### Données d'entrée

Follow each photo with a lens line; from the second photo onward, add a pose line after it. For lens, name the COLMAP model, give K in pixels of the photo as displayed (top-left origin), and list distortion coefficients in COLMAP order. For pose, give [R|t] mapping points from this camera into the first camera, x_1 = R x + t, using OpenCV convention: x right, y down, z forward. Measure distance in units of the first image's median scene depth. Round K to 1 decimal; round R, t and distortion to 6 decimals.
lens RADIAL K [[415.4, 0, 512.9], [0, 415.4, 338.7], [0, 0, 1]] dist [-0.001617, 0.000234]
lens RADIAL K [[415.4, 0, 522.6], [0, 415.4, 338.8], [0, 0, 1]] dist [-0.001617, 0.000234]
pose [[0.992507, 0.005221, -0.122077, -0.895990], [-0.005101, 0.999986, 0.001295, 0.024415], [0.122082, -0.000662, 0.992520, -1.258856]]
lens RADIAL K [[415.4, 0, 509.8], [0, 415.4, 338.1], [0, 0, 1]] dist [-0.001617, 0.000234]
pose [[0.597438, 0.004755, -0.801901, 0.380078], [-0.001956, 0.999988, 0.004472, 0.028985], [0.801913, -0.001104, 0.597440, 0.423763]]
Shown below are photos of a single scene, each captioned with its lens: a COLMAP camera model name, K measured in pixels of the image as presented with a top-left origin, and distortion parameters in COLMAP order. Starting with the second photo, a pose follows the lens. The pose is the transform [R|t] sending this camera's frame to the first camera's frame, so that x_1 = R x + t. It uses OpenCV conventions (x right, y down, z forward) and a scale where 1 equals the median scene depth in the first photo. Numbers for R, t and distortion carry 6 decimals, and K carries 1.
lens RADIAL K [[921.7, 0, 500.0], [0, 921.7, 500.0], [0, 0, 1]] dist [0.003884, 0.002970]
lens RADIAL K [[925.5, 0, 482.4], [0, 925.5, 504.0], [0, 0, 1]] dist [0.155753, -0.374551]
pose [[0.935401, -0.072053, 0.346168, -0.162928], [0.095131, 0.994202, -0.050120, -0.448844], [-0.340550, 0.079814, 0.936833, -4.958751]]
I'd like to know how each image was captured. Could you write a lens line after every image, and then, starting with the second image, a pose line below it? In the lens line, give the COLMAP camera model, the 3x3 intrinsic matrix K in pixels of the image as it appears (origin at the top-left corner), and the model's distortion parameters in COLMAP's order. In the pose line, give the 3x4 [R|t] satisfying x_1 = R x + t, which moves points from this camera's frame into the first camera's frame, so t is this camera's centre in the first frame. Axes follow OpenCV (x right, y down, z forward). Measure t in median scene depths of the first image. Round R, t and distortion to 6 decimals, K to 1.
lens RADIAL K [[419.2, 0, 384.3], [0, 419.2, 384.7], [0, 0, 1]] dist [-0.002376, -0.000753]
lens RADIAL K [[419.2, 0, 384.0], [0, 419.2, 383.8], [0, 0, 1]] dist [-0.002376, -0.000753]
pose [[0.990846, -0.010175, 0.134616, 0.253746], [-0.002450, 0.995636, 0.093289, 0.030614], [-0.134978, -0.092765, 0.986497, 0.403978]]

### Détails de la tâche
Reprenez ces lignes en remplaçant « top-left origin » par « upper-left origin », sans rien modifier d'autre.

### Solution de la tâche
Follow each photo with a lens line; from the second photo onward, add a pose line after it. For lens, name the COLMAP model, give K in pixels of the photo as displayed (upper-left origin), and list distortion coefficients in COLMAP order. For pose, give [R|t] mapping points from this camera into the first camera, x_1 = R x + t, using OpenCV convention: x right, y down, z forward. Measure distance in units of the first image's median scene depth. Round K to 1 decimal; round R, t and distortion to 6 decimals.
lens RADIAL K [[415.4, 0, 512.9], [0, 415.4, 338.7], [0, 0, 1]] dist [-0.001617, 0.000234]
lens RADIAL K [[415.4, 0, 522.6], [0, 415.4, 338.8], [0, 0, 1]] dist [-0.001617, 0.000234]
pose [[0.992507, 0.005221, -0.122077, -0.895990], [-0.005101, 0.999986, 0.001295, 0.024415], [0.122082, -0.000662, 0.992520, -1.258856]]
lens RADIAL K [[415.4, 0, 509.8], [0, 415.4, 338.1], [0, 0, 1]] dist [-0.001617, 0.000234]
pose [[0.597438, 0.004755, -0.801901, 0.380078], [-0.001956, 0.999988, 0.004472, 0.028985], [0.801913, -0.001104, 0.597440, 0.423763]]
Shown below are photos of a single scene, each captioned with its lens: a COLMAP camera model name, K measured in pixels of the image as presented with a upper-left origin, and distortion parameters in COLMAP order. Starting with the second photo, a pose follows the lens. The pose is the transform [R|t] sending this camera's frame to the first camera's frame, so that x_1 = R x + t. It uses OpenCV conventions (x right, y down, z forward) and a scale where 1 equals the median scene depth in the first photo. Numbers for R, t and distortion carry 6 decimals, and K carries 1.
lens RADIAL K [[921.7, 0, 500.0], [0, 921.7, 500.0], [0, 0, 1]] dist [0.003884, 0.002970]
lens RADIAL K [[925.5, 0, 482.4], [0, 925.5, 504.0], [0, 0, 1]] dist [0.155753, -0.374551]
pose [[0.935401, -0.072053, 0.346168, -0.162928], [0.095131, 0.994202, -0.050120, -0.448844], [-0.340550, 0.079814, 0.936833, -4.958751]]
I'd like to know how each image was captured. Could you write a lens line after every image, and then, starting with the second image, a pose line below it? In the lens line, give the COLMAP camera model, the 3x3 intrinsic matrix K in pixels of the image as it appears (origin at the top-left corner), and the model's distortion parameters in COLMAP's order. In the pose line, give the 3x4 [R|t] satisfying x_1 = R x + t, which moves points from this camera's frame into the first camera's frame, so t is this camera's centre in the first frame. Axes follow OpenCV (x right, y down, z forward). Measure t in median scene depths of the first image. Round R, t and distortion to 6 decimals, K to 1.
lens RADIAL K [[419.2, 0, 384.3], [0, 419.2, 384.7], [0, 0, 1]] dist [-0.002376, -0.000753]
lens RADIAL K [[419.2, 0, 384.0], [0, 419.2, 383.8], [0, 0, 1]] dist [-0.002376, -0.000753]
pose [[0.990846, -0.010175, 0.134616, 0.253746], [-0.002450, 0.995636, 0.093289, 0.030614], [-0.134978, -0.092765, 0.986497, 0.403978]]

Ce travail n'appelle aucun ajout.